◆ Your assignment
Nothing but the lines from the one that contains "Recent changes to" to the end of the records should be printed, both ends included, exactly as given.

◆ Given information

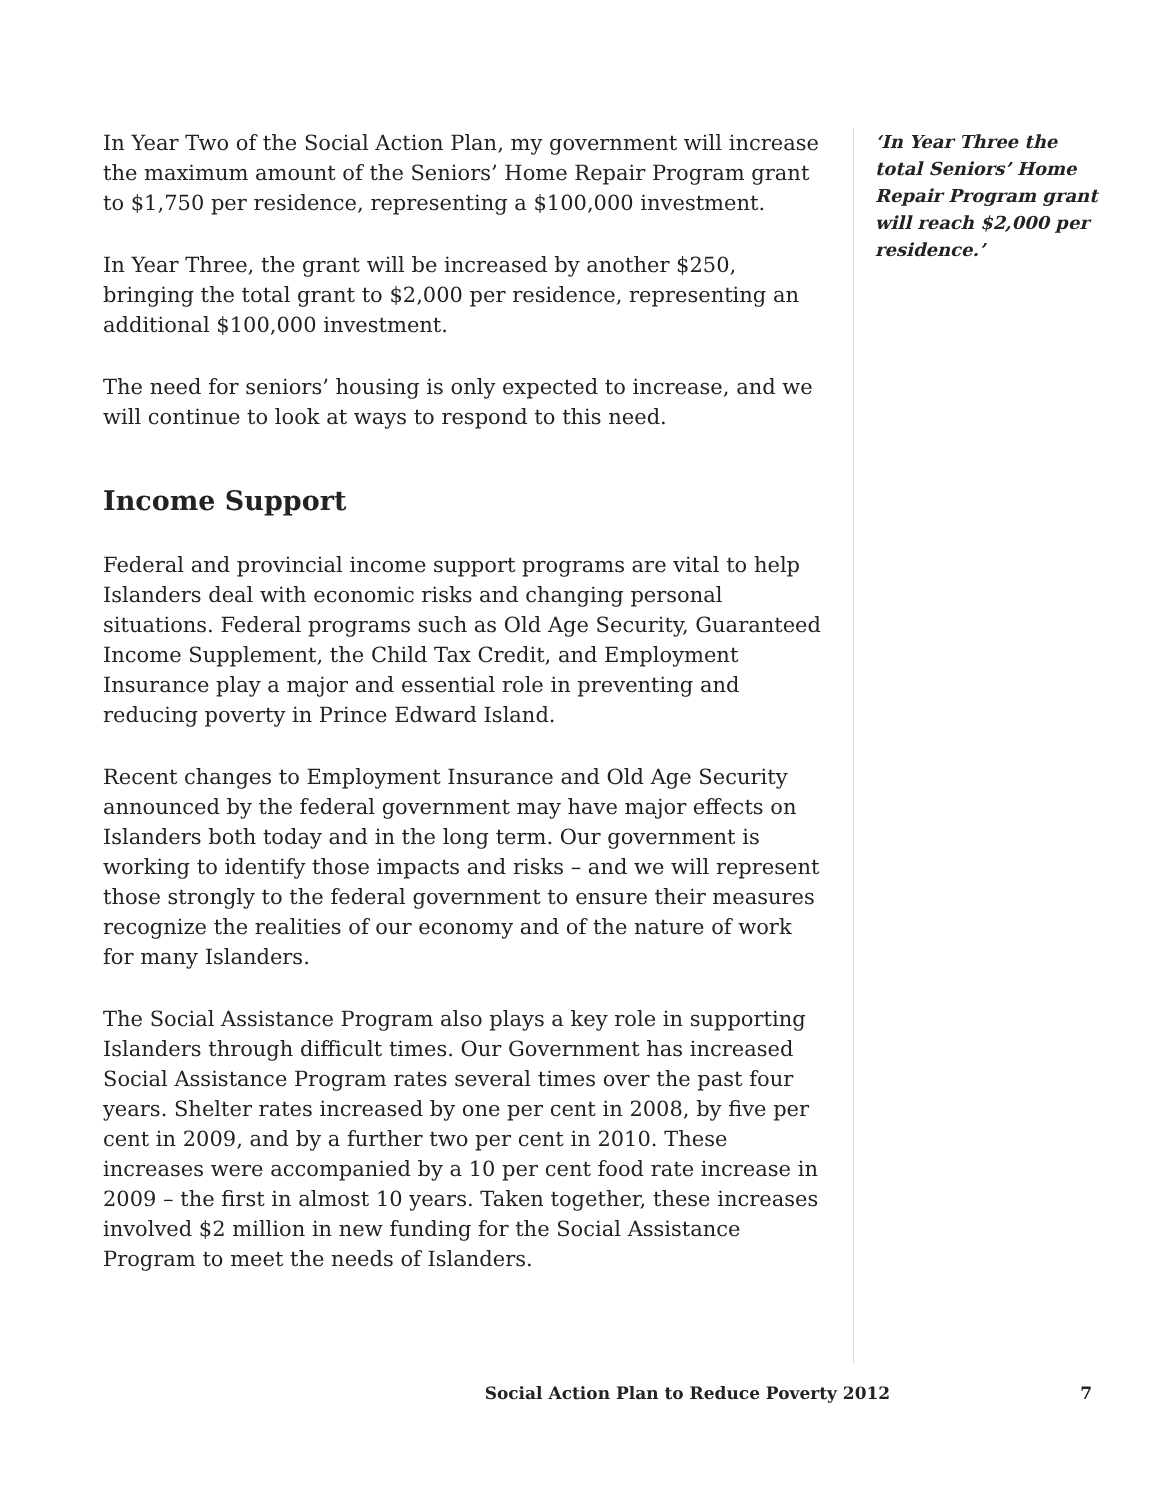In Year Two of the Social Action Plan, my government will increase the maximum amount of the Seniors’ Home Repair Program grant to $1,750 per residence, representing a $100,000 investment.
In Year Three, the grant will be increased by another $250, bringing the total grant to $2,000 per residence, representing an additional $100,000 investment.
The need for seniors’ housing is only expected to increase, and we will continue to look at ways to respond to this need.
Income Support
Federal and provincial income support programs are vital to help Islanders deal with economic risks and changing personal situations. Federal programs such as Old Age Security, Guaranteed Income Supplement, the Child Tax Credit, and Employment Insurance play a major and essential role in preventing and reducing poverty in Prince Edward Island.
Recent changes to Employment Insurance and Old Age Security announced by the federal government may have major effects on Islanders both today and in the long term. Our government is working to identify those impacts and risks – and we will represent those strongly to the federal government to ensure their measures recognize the realities of our economy and of the nature of work for many Islanders.
The Social Assistance Program also plays a key role in supporting Islanders through difficult times. Our Government has increased Social Assistance Program rates several times over the past four years. Shelter rates increased by one per cent in 2008, by five per cent in 2009, and by a further two per cent in 2010. These increases were accompanied by a 10 per cent food rate increase in 2009 – the first in almost 10 years. Taken together, these increases involved $2 million in new funding for the Social Assistance Program to meet the needs of Islanders.
‘In Year Three the total Seniors’ Home Repair Program grant will reach $2,000 per residence.’
Social Action Plan to Reduce Poverty 2012 7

◆ Exercise answer
Recent changes to Employment Insurance and Old Age Security announced by the federal government may have major effects on Islanders both today and in the long term. Our government is working to identify those impacts and risks – and we will represent those strongly to the federal government to ensure their measures recognize the realities of our economy and of the nature of work for many Islanders.
The Social Assistance Program also plays a key role in supporting Islanders through difficult times. Our Government has increased Social Assistance Program rates several times over the past four years. Shelter rates increased by one per cent in 2008, by five per cent in 2009, and by a further two per cent in 2010. These increases were accompanied by a 10 per cent food rate increase in 2009 – the first in almost 10 years. Taken together, these increases involved $2 million in new funding for the Social Assistance Program to meet the needs of Islanders.
‘In Year Three the total Seniors’ Home Repair Program grant will reach $2,000 per residence.’
Social Action Plan to Reduce Poverty 2012 7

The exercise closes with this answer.